Drunk

Au cinéma le 14 octobre 2020

Mads Mikkelsen (Martin) © Henrik Ohsten / Haut et Court

Thomas Vinterberg excelle dans l’art de filmer le point de non-retour. Cet instant de tension, au bord de la chute. Ses personnages sont semblables à des funambules tentant de sortir indemnes de cet exercice périlleux. Dans son nouveau film Drunk, c’est l’alcool qui devient moteur de passage entre ces deux états.

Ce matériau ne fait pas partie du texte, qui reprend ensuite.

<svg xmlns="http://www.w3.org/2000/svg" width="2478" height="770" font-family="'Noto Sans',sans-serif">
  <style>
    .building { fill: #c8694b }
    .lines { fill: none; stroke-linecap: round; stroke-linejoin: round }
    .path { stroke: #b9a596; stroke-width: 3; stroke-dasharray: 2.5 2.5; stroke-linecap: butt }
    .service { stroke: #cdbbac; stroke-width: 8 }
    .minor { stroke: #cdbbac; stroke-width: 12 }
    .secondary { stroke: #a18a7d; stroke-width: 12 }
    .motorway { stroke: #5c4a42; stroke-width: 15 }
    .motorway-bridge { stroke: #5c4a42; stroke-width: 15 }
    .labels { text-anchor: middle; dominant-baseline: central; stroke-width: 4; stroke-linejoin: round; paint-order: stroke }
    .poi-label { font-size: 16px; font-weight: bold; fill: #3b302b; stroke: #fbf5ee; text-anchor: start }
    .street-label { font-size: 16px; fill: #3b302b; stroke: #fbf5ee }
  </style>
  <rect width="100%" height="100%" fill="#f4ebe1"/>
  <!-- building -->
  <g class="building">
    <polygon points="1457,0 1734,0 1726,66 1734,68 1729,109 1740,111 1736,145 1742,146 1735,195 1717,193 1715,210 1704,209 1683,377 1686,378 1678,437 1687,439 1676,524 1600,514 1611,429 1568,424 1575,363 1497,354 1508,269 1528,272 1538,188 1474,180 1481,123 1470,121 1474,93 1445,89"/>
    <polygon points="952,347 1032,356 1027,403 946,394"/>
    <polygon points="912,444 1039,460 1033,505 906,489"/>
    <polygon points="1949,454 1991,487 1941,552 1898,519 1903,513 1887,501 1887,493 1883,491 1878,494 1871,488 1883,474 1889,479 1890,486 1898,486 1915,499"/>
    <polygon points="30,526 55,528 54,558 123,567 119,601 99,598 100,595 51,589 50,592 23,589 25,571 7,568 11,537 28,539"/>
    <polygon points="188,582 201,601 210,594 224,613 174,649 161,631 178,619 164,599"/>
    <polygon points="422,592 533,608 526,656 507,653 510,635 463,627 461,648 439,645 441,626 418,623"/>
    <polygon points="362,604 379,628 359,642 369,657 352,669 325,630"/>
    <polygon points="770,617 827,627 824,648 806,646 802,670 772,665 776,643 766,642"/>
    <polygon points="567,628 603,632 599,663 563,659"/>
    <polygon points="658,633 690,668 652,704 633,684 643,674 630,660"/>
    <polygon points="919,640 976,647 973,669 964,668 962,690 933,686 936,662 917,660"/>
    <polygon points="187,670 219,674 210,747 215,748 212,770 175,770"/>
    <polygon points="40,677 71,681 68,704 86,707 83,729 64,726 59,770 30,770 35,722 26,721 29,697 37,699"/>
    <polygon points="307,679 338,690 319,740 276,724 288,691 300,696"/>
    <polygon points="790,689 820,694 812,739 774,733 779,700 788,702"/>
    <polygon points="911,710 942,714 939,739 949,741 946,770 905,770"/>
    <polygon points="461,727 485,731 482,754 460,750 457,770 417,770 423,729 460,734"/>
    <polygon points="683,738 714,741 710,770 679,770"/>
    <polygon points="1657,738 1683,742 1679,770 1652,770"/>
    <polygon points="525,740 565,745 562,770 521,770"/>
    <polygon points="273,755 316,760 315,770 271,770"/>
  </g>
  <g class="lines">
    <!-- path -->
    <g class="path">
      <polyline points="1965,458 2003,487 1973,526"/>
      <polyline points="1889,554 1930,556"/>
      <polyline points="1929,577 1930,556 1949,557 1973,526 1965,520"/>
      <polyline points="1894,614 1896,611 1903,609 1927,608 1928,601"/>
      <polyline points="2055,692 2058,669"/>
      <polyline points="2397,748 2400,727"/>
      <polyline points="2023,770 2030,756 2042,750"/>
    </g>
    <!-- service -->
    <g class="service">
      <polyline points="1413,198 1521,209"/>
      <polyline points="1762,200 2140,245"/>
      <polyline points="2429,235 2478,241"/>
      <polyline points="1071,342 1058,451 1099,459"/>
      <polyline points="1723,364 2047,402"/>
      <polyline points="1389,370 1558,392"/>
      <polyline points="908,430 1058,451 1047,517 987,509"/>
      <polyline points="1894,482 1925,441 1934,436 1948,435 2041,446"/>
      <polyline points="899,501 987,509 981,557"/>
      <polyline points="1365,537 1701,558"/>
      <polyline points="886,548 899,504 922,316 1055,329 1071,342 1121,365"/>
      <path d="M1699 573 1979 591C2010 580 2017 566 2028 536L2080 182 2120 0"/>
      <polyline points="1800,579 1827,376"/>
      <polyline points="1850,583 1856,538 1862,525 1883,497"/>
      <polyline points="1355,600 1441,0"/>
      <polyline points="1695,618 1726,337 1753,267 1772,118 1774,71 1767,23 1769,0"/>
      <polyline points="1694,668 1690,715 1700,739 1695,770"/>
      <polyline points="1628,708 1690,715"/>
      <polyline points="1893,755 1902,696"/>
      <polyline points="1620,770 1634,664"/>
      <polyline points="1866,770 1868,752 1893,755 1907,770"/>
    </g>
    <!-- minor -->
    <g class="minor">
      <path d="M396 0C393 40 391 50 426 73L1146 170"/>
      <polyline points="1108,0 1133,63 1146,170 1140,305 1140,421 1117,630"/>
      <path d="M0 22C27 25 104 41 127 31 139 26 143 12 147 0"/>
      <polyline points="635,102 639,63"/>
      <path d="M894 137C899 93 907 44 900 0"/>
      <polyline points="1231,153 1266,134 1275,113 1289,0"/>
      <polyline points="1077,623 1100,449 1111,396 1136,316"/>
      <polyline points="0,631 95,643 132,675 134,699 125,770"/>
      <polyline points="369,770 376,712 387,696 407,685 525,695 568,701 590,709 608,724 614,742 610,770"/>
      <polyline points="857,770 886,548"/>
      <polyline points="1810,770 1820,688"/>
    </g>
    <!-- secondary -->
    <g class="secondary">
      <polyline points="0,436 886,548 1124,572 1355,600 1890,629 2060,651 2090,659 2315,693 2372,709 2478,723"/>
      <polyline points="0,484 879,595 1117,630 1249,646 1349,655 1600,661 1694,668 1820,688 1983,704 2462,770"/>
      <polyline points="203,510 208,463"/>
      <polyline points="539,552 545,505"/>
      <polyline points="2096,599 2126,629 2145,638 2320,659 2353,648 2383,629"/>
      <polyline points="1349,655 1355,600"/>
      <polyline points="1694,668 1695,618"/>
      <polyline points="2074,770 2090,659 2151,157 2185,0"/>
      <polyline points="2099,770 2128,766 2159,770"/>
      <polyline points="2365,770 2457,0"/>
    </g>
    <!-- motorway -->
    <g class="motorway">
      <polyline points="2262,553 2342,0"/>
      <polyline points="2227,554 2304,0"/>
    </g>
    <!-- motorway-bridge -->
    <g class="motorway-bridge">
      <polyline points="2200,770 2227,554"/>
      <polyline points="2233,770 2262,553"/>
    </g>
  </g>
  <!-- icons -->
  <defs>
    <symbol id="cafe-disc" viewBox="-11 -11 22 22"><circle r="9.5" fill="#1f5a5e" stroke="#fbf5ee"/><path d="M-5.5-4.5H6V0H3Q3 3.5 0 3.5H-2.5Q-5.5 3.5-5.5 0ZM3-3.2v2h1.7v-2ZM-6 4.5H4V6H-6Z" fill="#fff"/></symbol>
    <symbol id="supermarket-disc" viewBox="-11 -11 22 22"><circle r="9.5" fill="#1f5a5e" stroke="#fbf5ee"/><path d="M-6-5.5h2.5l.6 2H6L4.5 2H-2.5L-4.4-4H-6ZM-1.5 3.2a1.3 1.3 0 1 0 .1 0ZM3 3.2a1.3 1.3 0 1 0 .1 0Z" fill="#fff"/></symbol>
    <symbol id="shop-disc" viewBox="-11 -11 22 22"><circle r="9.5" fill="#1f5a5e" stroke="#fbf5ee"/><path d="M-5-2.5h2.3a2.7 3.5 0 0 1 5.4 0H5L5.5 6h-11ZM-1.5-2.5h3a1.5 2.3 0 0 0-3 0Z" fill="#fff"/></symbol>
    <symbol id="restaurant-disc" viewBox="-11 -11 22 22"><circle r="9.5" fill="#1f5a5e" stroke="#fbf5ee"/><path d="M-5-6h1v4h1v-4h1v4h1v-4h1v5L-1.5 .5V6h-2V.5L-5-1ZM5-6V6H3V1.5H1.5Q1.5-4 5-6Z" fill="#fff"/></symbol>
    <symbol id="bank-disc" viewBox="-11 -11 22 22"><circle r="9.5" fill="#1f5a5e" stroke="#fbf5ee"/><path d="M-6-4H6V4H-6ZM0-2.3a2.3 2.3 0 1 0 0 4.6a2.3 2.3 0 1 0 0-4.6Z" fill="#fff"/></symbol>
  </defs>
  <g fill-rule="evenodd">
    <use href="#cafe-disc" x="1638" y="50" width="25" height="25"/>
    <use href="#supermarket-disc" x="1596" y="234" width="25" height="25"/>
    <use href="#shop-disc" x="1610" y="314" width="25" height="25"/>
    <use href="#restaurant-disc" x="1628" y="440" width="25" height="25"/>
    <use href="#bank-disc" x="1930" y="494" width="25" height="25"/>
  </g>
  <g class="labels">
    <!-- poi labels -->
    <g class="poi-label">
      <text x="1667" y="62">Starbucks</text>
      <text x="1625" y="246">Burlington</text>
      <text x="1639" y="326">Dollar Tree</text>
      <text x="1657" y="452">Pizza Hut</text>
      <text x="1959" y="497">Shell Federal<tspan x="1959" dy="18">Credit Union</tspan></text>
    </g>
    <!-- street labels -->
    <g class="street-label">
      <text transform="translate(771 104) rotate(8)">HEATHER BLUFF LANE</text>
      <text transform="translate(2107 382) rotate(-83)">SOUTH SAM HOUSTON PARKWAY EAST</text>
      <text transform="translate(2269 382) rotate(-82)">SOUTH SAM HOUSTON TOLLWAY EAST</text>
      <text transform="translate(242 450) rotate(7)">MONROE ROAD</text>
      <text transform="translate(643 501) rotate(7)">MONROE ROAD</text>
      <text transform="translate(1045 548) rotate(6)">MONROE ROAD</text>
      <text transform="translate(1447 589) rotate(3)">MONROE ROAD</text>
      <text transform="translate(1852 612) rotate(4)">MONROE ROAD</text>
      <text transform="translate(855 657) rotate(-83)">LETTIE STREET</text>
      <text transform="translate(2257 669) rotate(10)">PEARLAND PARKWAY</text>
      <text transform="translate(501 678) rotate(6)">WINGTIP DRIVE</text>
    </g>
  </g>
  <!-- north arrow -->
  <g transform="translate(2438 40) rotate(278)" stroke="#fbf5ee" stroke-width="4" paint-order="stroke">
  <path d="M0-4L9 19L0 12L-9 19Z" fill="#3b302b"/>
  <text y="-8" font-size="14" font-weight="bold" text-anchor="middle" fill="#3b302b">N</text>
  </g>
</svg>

Le principe est simple : un philosophe norvégien affirme qu’il manquerait à l’homme 0,5 grammes d’alcool par litre de sang pour que son potentiel professionnel et social soit entièrement révélé. 0,5 grammes d’alcool équivaut à deux verres de vin. Pas assez pour être fin saoul mais suffisamment pour que les inhibitions mentales et corporelles commencent à disparaître. Ni complètement ivre ni entièrement sobre : le parfait entre-deux.

Lorsque des professeurs de lycée se décident à mettre en pratique la théorie du fameux philosophe, ils donnent au réalisateur l’opportunité d’appréhender les différentes réactions humaines à cet état intermédiaire. Il devient alors évident qu’après avoir gouté à l’ivresse, certains personnages seront incapables de faire demi-tour. Cette difficulté pour certains à en rester volontairement à une dose d’alcool, certes optimale, lorsqu’ils pourraient avoir plus, donne à l’intrigue et au film des tournures respectivement dangereuse et tragique.

Mais ce qui permet véritablement à l’œuvre de briller reste bien cet hommage fantastiquement drôle et touchant à l’alcoolémie mitigée. De ces personnages constamment pompettes émanent une joie et une énergie incroyablement communicatives. Du groupe de comédiens survoltés (Mads Mikkelsen, Thomas Bo Larsen, Magnus Millang et Lars Ranthe) se dégage un esprit de camaraderie d’une sincérité vigoureuse et duquel Vinterberg n’exclut jamais la caméra. Le cinéaste ne cesse de les travailler au corps, si bien qu’on en vient presque à sentir l’odeur d’alcool dans leur souffle. À cette proximité captivante, il ajoute des transitions plutôt baroques et des ruptures de séquences assez violentes. Le tout donnant au film un rythme inattendu et fiévreux.

Si l’alcool sert d’exutoire aux personnages, Vinterberg ne néglige pas leur état d’esprit manifestement morose lorsqu’ils sont sobres. Et c’est avec une grande bienveillance qu’il filme ces professeurs qui, constamment en contact avec de jeunes élèves, ne parviennent pas à accepter leur vieillissement. Cette expérience sur l’alcoolémie qu’ils décident de conduire, quelles que soient ses conséquences, leur offre une dernière occasion de communion amicale et cathartique.

Drunk est une œuvre optimiste et épatante sur la nostalgie et la transmission. L’amitié et la famille. Le manque et l’excès. Une apologie enjouée de l’alcoolisme modéré, et l’occasion pour Mads Mikkelsen de danser.

Drunk / De Thomas Vinterberg / Avec Mads Mikkelsen, Thomas Bo Larsen, Magnus Millang, Lars Ranthe / Danemark / 1h56 / Sortie le 14 octobre 2020.